Text passage:
It doesn't really matter. Here's an example: The normalized zero-phase
von Hann kernel is equal to

h_zp_H =[ 1/2 1/4 0 ... 0 1/4 ]

where the ellipses represent 0s to fill the vector to the length of the
FFT (call it N). The zero-phase rectangular window is

r_zp = [ 1 ... 1 1 0 0 ... 0 0 1 1 ... 1 ].

also of length N. The number of 1s and 0s depends on N and the cutoff
frequency of the rectangle. If you circularly convolve these two
vectors in frequency domain you get

r_zp * h_zp_H = [ 1 ... 1 1 3/4 1/4 0 0 ... 0 1/4 3/4 1 1 ... 1 ].

So there you have the transition samples. In time domain, this is
equivalent to truncating a sinc function with a von Hann window of
length N.

To get the linear-phase version, just invert the sign of every second
coefficient. If you want another window than von Hann, take the
appropriate kernel. It really is described very well in that paper [1]
I referenced for you.

alright, well as you probably understood, i want to make it really as
optimized as possible, so i'll rather precalculate the rolloff samples
instead of performing a frequency-domain convolution with a window
function.

maybe i'll do it the simple way and take the 5 values I already talked
about, but i'd like firstly to look for better ways to do it, like for
example, have less than 5 rolloff samples, do you have an idea of the
minimum number of samples i can have for the rolloff?

Having as few as
possible would mean i would need smaller kernels to achieve the same
filtering, so that's a pretty much important question. i wish I had a
way to find out by myself tho, but i can't think fo any.

Michel Rouzic wrote:
abariska@student.ethz.ch wrote:
Michel Rouzic wrote:
abariska@student.ethz.ch wrote:
Michel Rouzic wrote:

The program I'm working on right now relies heavily on convoluting a
signal with many different FIR kernels. In order to optimize it, I want
to generate the windowed-sinc function directly in the frequency
domain, so it could get much more efficient than generating a
windowed-sinc function in the time domain and then performing a FFT on
it.

Note that windowing in time-domain corresponds to convolution in
frequency domain. So to synthesize a windowed sinc directly in
frequency domain, you have to convolve the frequency domain rectangle
function with the FT of the window.

Source material:

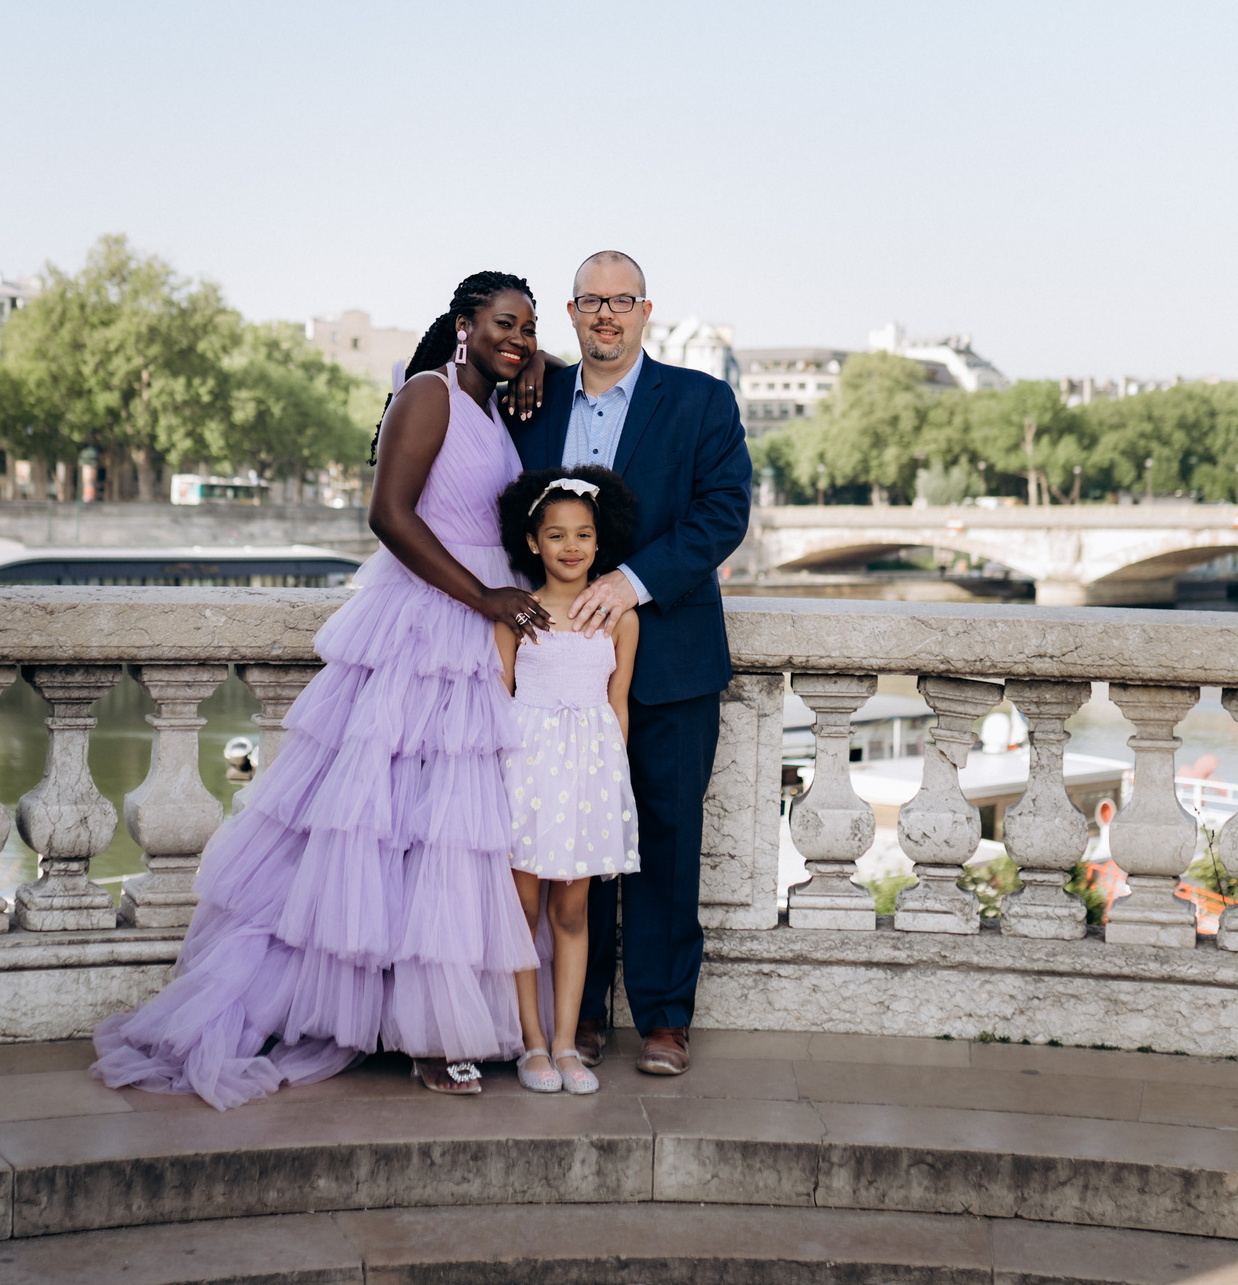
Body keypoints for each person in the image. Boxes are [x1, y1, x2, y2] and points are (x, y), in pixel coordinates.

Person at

Requirement 1: Please return the passage of the forum thread between "r_zp * h_zp_H" and "referenced for you.", inclusive, copied word for word.
Requirement 2: According to the forum thread, how is the linear-phase version obtained?
Requirement 3: Summarize the forum thread in two sentences.

Task solution 1:
r_zp * h_zp_H = [ 1 ... 1 1 3/4 1/4 0 0 ... 0 1/4 3/4 1 1 ... 1 ].

So there you have the transition samples. In time domain, this is
equivalent to truncating a sinc function with a von Hann window of
length N.

To get the linear-phase version, just invert the sign of every second
coefficient. If you want another window than von Hann, take the
appropriate kernel. It really is described very well in that paper [1]
I referenced for you.

Task solution 2: By inverting the sign of every second coefficient.

Task solution 3: Because windowing in the time domain corresponds to convolution in the frequency domain, a windowed sinc can be synthesized directly in the frequency domain by convolving a rectangle with the window's transform, and circular convolution with the zero-phase von Hann kernel yields transition samples of 3/4 and 1/4. The reply prefers precalculating the rolloff samples to make the program as optimized as possible, and it asks for the minimum number of rolloff samples, since fewer would allow smaller kernels to achieve the same filtering.